- Outfielder
- Born: May 9, 1935 Rock Hill, South Carolina, U.S.
- Died: January 12, 2015 (aged 79) Kinston, North Carolina, U.S.
- Batted: BothThrew: Right

debut
- 1952, for the Birmingham Black Barons

Last appearance
- 1957, for the Mexico City Tigers

Minor League statistics
- Plate appearances: 1648
- Batting average: .275
- Home runs: 57
- Stats at Baseball Reference

Teams
- Birmingham Black Barons (1952–1953); Philadelphia Stars (1953); St. Jean Canadians (1954); Billings Mustangs (1955); Phoenix Stars (1955); Kinston Eagles (1956); Beaumont Pirates (1957); Mexico City Tigers (1957);

Career highlights and awards
- East-West All-Star (1953); Carolina League All-Star (1956); 1952 Negro American League Triples Leader; 1956 Carolina League RBI Leader;

= Carl Long (baseball) =

American baseball player

Carl Russell Long (May 9, 1935 – January 12, 2015) was an American professional baseball outfielder who played in Negro league baseball and minor league baseball. Along with Frank Washington, Long broke the color barrier in the Carolina League city of Kinston, North Carolina.

==Career==
Long's professional debut came with the Birmingham Black Barons of the Negro American League in 1952, and that year, he led the NAL in triples with 8. He stayed with Birmingham through the 1953 season, and in that year, was selected to the Negro League East-West All-Star Game. He started for the East team as its third baseman going hitless with four plate appearances in the All-Star game.
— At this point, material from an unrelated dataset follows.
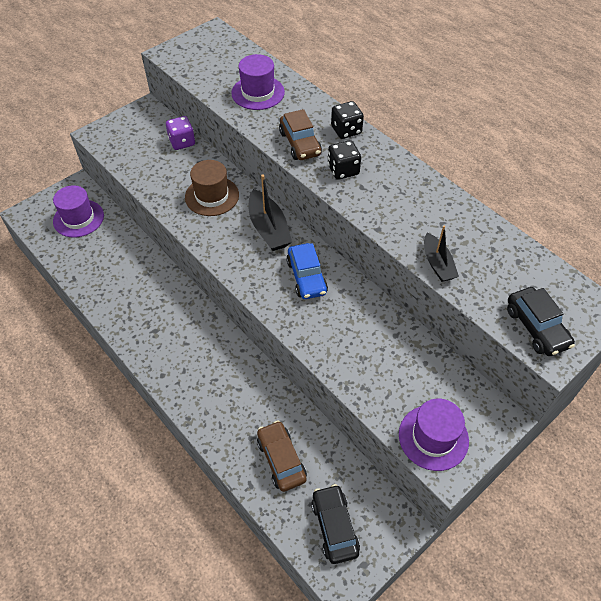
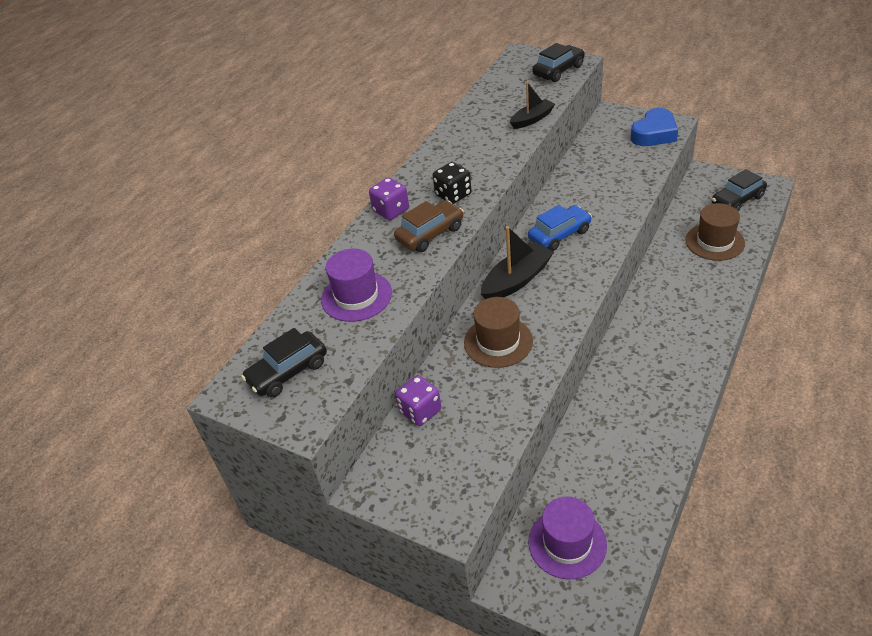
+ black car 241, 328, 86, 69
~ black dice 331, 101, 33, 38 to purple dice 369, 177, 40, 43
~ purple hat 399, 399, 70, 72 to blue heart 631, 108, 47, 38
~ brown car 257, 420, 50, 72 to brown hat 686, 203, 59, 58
In 1954, he was signed by the Pittsburgh Pirates and was sent to their minor league team, the St. Jean Canadians of the Provincial League, in the Province of Quebec in Canada. During 1955, Long played for the Billings Mustangs in the Pioneer League and also saw some action for Phoenix in the Arizona–Mexico League.

Long made his debut for the Kinston Eagles on April 17, 1956. During the year, he hit .291 with 18 home runs and 111 runs batted in. The Carolina League itself had been integrated in 1951 by Percy Miller Jr. of the Danville Leafs. The 111 RBI tallied by Long in 1956 has been equaled over time but has never been surpassed by any subsequent Kinston players.

After playing with the Kinston Eagles in 1956, Long next played for the Beaumont Pirates of the Big State League and in the Mexican League, with the Mexico City Tigers, in 1957. A shoulder injury then curtailed his active playing career at which he left baseball to live in Kinston.

==Later life==
Long continued to break barriers after his baseball career was over, becoming Kinston's first black bus driver as well as Lenoir County's first black Deputy Sheriff and black detective within the sheriff's department.

Long often attended games at Grainger Stadium to watch Kinston's current team, the Kinston Indians. He was honored by the Indians with "Carl Long Day" games, and in 2003 he was inducted into the Kinston Professional Baseball Hall of Fame. He has traveled extensively to promote the Negro Leagues Baseball Museum.

Carl Long died on January 12, 2015, at the age of 79, after being hospitalized from a series of minor strokes he suffered in November 2014.